◆ Document excerpt:
-------
WorldCom is not the first to see its Internet backbone buckle after suffering a network outage, but customers and analysts are concerned the carrier’s nine-hour slowdown is an indication that more troubles lie ahead for the financially beleaguered company.

CLINTON, MISS. – WorldCom is not the first to see its Internet backbone buckle after suffering a network outage, but customers and analysts are concerned the carrier’s nine-hour slowdown is an indication that more troubles lie ahead for the financially beleaguered company.

WorldCom’s UUNET backbone slowed to a crawl Oct. 3 after a technician made a configuration change to operating system software that runs on some of the carrier’s border routers. While WorldCom confirmed these facts, the carrier would not provide more details about the nature of the outage or how it fixed the problem.

One customer remains frustrated by the dearth of information coming from WorldCom, which filed for bankruptcy in July and has laid off 16,000 workers since.

“We got in contact with WorldCom early Thursday morning after noticing the network was sluggish. They disclosed they had a router or switch issue, but we’ve never been debriefed,” says Greg August, CIO at the Cystic Fibrosis Foundation in Bethesda, Md., which runs a 50-site IP VPN over WorldCom’s network. “We don’t need them to waste time during the crisis, but some reports afterward would be helpful.”

While August waits for WorldCom to explain the outage and what the carrier is doing to assure it does not happen again, he says he’s concerned bigger problems are looming.

“The scary thing is that they could be losing control of some sites and that’s why they haven’t explained what happened,” August says. “I doubt it, but I really don’t know why they wouldn’t come clean.”
-------
Saved data entries
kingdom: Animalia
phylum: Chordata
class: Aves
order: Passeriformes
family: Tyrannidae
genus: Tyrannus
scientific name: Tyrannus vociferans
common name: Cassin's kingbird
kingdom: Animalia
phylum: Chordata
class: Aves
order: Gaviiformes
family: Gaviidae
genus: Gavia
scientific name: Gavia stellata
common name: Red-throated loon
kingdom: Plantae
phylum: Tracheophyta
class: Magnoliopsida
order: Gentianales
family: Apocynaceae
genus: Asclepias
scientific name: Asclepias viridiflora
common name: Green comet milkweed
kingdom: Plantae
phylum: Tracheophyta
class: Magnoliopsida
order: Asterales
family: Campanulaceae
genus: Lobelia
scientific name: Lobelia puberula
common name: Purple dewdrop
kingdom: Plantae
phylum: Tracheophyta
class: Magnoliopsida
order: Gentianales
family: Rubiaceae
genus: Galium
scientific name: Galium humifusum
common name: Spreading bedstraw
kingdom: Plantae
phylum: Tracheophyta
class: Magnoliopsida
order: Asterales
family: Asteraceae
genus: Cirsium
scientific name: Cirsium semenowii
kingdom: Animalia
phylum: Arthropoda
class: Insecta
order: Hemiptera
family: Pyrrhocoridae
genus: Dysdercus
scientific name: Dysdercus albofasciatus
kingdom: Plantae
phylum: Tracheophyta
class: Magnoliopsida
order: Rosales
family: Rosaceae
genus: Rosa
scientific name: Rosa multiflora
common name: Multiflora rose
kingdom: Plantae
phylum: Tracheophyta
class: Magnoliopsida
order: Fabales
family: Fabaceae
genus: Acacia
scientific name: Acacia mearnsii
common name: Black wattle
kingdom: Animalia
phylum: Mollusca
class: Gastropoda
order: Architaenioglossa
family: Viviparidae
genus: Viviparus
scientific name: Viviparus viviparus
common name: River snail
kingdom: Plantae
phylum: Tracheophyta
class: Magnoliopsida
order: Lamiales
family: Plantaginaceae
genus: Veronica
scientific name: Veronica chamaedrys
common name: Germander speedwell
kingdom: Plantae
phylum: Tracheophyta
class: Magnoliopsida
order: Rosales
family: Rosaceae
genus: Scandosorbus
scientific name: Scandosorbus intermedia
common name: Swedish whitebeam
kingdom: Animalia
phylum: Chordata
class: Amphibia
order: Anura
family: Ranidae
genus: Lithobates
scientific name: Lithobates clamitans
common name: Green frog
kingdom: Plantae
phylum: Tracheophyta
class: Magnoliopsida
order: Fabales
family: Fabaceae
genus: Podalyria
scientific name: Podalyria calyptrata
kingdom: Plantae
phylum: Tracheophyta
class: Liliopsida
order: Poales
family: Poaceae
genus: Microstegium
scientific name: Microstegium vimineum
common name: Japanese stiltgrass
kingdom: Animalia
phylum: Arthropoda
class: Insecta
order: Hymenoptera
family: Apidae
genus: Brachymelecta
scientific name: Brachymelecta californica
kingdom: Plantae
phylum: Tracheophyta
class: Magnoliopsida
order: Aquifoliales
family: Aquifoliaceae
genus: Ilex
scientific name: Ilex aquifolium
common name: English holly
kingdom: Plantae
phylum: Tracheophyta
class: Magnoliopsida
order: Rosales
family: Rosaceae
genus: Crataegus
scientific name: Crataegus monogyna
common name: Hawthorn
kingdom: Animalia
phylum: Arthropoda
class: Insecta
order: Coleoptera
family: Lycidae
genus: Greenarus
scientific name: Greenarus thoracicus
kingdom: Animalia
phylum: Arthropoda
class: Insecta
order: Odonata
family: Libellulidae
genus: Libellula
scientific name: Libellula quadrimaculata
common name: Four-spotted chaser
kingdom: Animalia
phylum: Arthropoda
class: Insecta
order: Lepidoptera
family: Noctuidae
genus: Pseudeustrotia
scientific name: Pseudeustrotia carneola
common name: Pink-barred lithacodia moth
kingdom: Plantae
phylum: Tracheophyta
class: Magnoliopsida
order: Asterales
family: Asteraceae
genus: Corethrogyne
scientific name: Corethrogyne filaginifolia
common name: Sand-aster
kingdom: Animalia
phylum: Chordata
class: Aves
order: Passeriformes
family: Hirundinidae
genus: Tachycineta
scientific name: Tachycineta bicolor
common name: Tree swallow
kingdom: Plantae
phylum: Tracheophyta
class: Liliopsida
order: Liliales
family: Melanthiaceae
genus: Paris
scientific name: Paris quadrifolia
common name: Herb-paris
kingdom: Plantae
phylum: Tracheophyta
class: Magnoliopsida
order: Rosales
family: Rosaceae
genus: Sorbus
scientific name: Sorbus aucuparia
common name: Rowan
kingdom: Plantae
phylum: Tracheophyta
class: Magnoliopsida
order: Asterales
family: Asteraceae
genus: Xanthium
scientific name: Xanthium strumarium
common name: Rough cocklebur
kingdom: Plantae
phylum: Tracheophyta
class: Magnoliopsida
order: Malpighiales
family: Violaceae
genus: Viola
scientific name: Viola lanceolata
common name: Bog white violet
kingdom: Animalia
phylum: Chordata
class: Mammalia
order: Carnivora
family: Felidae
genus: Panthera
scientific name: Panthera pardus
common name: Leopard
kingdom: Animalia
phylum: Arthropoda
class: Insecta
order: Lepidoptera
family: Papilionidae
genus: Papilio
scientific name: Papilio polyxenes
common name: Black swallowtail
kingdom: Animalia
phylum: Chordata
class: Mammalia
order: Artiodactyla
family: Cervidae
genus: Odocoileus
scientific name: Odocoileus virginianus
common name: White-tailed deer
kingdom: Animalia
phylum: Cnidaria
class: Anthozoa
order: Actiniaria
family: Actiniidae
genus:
-------
◆ Problems to solve:
1 > From the WorldCom outage article, quote the passage that begins with the words "WorldCom’s UUNET backbone slowed" and ends with "16,000 workers since.".
2 > Answer these questions using the WorldCom outage article:
(a) How long did the carrier's slowdown last?
(b) How many workers has WorldCom laid off since filing for bankruptcy?
(c) How many sites does the Cystic Fibrosis Foundation's IP VPN have?

◆ Responses by task:
1 >
WorldCom’s UUNET backbone slowed to a crawl Oct. 3 after a technician made a configuration change to operating system software that runs on some of the carrier’s border routers. While WorldCom confirmed these facts, the carrier would not provide more details about the nature of the outage or how it fixed the problem.

One customer remains frustrated by the dearth of information coming from WorldCom, which filed for bankruptcy in July and has laid off 16,000 workers since.

2 >
(a) Nine hours.
(b) 16,000.
(c) 50.